◆ **Your goal**
Can you reproduce, character for character, the stretch of the records below from the line containing "毛利率: 2008=28.2" through the line containing "稅後淨利率: 2008=14"?

◆ **Records for processing**

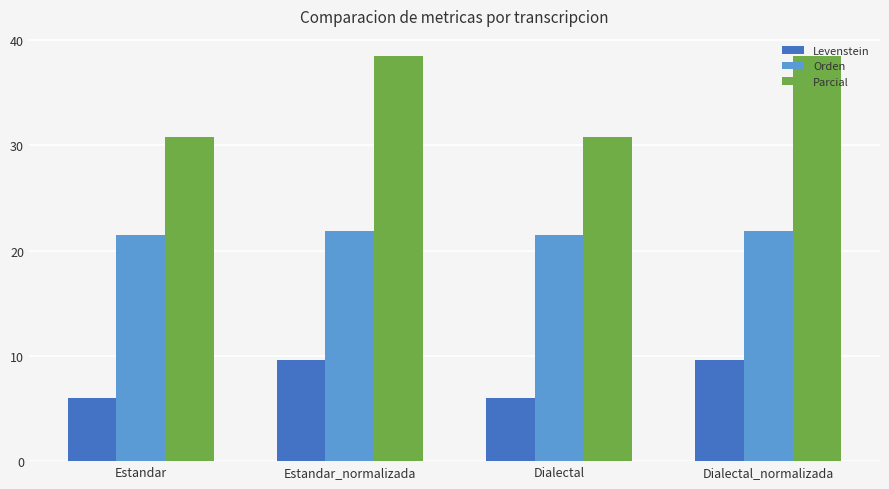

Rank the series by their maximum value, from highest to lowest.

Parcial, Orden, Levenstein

==

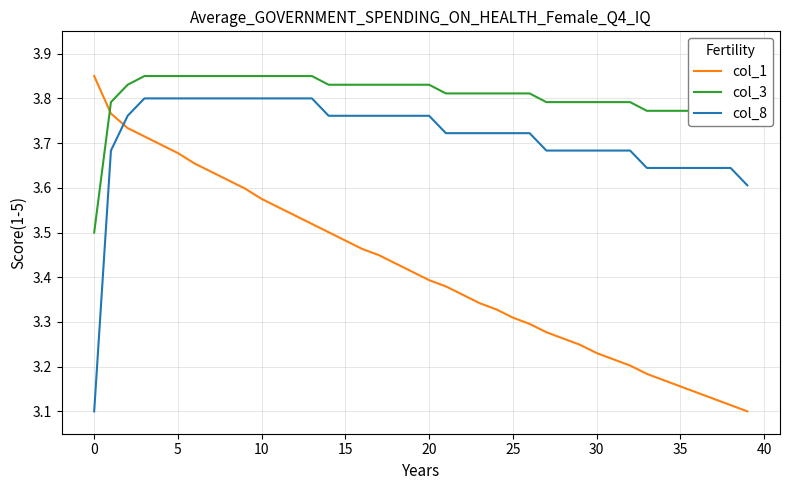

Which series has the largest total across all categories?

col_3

==

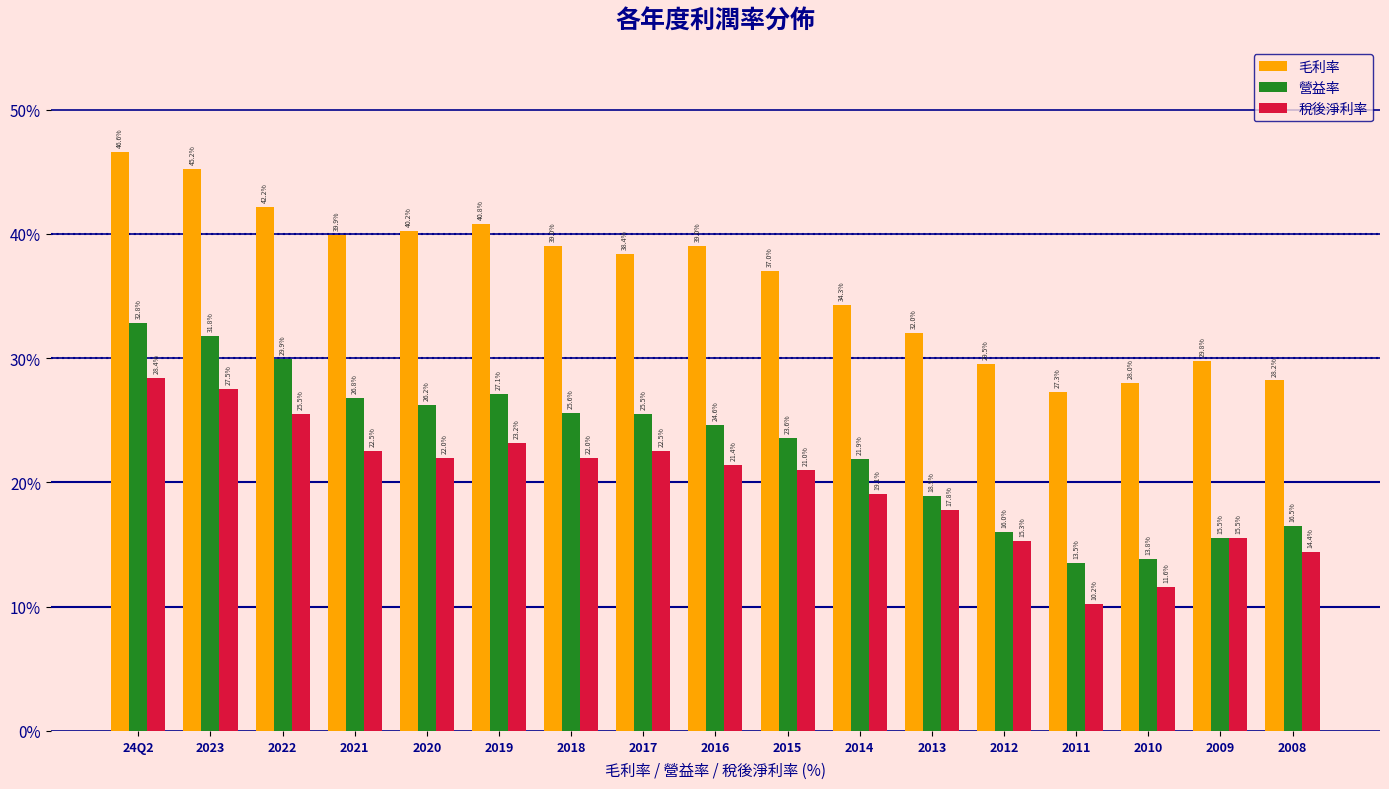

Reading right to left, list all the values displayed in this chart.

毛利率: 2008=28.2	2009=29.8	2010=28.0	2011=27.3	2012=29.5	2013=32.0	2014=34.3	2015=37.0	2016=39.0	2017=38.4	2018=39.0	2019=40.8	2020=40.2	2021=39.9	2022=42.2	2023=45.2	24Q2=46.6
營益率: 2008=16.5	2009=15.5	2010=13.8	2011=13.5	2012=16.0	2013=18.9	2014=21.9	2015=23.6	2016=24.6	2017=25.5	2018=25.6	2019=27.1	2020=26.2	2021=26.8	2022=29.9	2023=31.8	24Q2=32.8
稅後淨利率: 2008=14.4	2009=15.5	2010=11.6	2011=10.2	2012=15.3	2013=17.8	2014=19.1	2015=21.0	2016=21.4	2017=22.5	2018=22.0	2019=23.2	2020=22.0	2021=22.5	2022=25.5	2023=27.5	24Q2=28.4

◆ **Response**
毛利率: 2008=28.2	2009=29.8	2010=28.0	2011=27.3	2012=29.5	2013=32.0	2014=34.3	2015=37.0	2016=39.0	2017=38.4	2018=39.0	2019=40.8	2020=40.2	2021=39.9	2022=42.2	2023=45.2	24Q2=46.6
營益率: 2008=16.5	2009=15.5	2010=13.8	2011=13.5	2012=16.0	2013=18.9	2014=21.9	2015=23.6	2016=24.6	2017=25.5	2018=25.6	2019=27.1	2020=26.2	2021=26.8	2022=29.9	2023=31.8	24Q2=32.8
稅後淨利率: 2008=14.4	2009=15.5	2010=11.6	2011=10.2	2012=15.3	2013=17.8	2014=19.1	2015=21.0	2016=21.4	2017=22.5	2018=22.0	2019=23.2	2020=22.0	2021=22.5	2022=25.5	2023=27.5	24Q2=28.4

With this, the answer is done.